__Отрывок для чтения__
---+---

Так за двадцать лет до рождения Эрнста Резерфорда появились надежно гарантированные метрополией 150 фунтов стерлингов в год — синяя птица для одаренных детей заморских подданных британской короны. Они, эти заветные 150 фунтов в год, должны были позволить молодому Резерфорду сменить Крайстчерч на Кембридж. Но для этого надо было их получить.
Надо было их удостоиться. Он удостоился. Но получил их не он.
«Рухнула моя Англия…»
Рождество в Пунгареху было на этот раз не очень веселым. И новый, 1895 год встречали тоже без особой праздничности. А все из-за Эрнста, все из-за того, что цепь его непрерывных успехов разорвалась в самом желанном звене. Там уже говорили: «Рухнула наша Англия…»
Эрнст чувствовал себя как после кораблекрушения. И, как всякий потерпевший, перебирал в памяти то, что произошло. А перебирать, в сущности, было нечего: все случившееся определялось одним словом — «Маклорен».

---+---

__Набор данных__

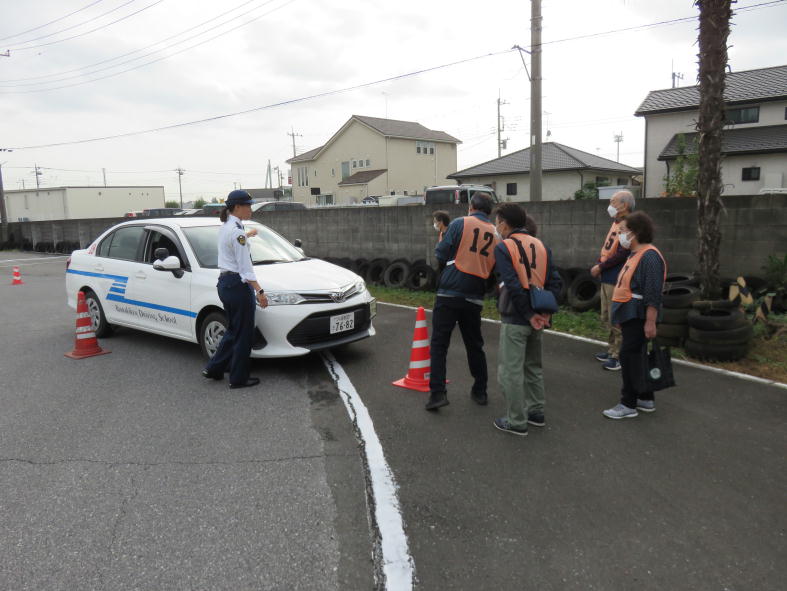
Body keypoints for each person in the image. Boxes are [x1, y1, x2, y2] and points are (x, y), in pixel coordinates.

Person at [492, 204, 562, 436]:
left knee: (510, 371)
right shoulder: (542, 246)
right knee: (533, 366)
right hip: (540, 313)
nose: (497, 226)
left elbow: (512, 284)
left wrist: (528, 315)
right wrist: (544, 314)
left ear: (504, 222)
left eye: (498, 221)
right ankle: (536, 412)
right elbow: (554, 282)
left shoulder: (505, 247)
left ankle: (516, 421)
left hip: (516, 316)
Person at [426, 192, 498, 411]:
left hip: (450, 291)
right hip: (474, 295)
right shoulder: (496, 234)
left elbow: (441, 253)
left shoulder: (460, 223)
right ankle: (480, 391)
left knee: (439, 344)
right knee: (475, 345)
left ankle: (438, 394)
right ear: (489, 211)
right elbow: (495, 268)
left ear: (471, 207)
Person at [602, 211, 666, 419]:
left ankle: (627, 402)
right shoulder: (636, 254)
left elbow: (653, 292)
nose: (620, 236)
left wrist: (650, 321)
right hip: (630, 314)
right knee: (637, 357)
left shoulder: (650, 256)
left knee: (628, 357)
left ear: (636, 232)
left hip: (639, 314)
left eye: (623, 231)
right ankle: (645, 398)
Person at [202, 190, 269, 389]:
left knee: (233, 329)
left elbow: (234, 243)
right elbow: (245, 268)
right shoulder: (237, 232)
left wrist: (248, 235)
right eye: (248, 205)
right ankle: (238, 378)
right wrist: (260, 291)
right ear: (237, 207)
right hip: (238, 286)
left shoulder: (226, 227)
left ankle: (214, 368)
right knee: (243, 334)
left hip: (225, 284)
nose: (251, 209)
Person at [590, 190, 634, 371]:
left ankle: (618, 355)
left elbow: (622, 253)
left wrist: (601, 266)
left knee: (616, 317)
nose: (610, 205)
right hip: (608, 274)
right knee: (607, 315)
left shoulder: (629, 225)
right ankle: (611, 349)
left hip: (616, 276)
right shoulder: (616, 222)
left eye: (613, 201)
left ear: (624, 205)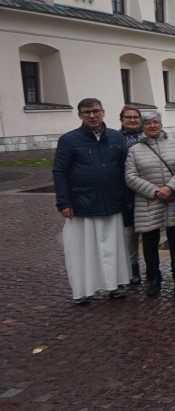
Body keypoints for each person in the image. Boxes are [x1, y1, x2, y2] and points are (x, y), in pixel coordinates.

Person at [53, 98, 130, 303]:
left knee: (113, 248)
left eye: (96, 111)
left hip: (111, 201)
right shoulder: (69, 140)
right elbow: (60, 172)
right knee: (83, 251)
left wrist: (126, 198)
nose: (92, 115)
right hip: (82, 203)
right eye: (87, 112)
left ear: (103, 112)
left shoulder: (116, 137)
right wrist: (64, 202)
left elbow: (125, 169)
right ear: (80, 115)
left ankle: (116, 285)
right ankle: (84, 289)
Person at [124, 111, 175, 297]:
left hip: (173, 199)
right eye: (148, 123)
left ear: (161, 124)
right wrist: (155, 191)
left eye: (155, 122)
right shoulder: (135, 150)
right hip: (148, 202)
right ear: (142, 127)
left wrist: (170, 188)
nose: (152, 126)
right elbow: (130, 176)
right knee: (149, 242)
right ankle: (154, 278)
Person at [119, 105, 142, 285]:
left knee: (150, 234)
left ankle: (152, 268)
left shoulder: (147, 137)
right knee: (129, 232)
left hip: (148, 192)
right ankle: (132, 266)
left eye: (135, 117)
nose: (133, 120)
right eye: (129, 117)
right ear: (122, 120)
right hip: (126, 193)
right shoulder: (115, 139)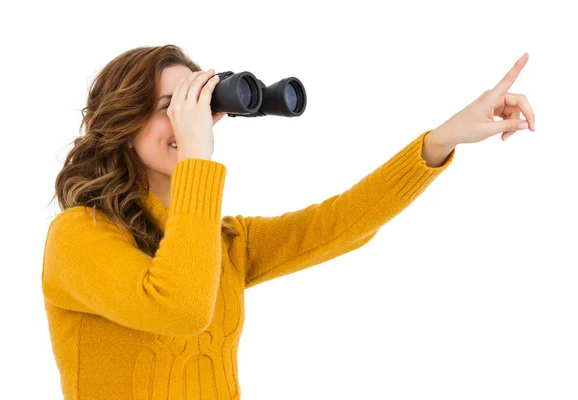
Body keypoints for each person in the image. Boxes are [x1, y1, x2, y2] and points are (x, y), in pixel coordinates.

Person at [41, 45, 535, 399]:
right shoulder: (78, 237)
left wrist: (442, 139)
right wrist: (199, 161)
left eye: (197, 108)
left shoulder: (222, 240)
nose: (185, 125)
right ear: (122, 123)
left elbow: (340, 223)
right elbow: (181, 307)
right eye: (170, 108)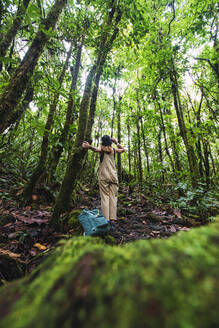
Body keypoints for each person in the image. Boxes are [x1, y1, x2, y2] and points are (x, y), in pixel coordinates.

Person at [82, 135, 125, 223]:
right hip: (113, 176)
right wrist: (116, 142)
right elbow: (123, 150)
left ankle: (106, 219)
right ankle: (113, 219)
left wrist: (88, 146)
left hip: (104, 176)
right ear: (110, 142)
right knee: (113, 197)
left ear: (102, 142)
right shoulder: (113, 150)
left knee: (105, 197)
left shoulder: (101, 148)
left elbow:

---+---

__Что требуется__
Процитируйте отрывок о Резерфорде от слов «Так за двадцать» и до самых слов «было их получить.». Список здесь не понадобится.

__Решение задания__
Так за двадцать лет до рождения Эрнста Резерфорда появились надежно гарантированные метрополией 150 фунтов стерлингов в год — синяя птица для одаренных детей заморских подданных британской короны. Они, эти заветные 150 фунтов в год, должны были позволить молодому Резерфорду сменить Крайстчерч на Кембридж. Но для этого надо было их получить.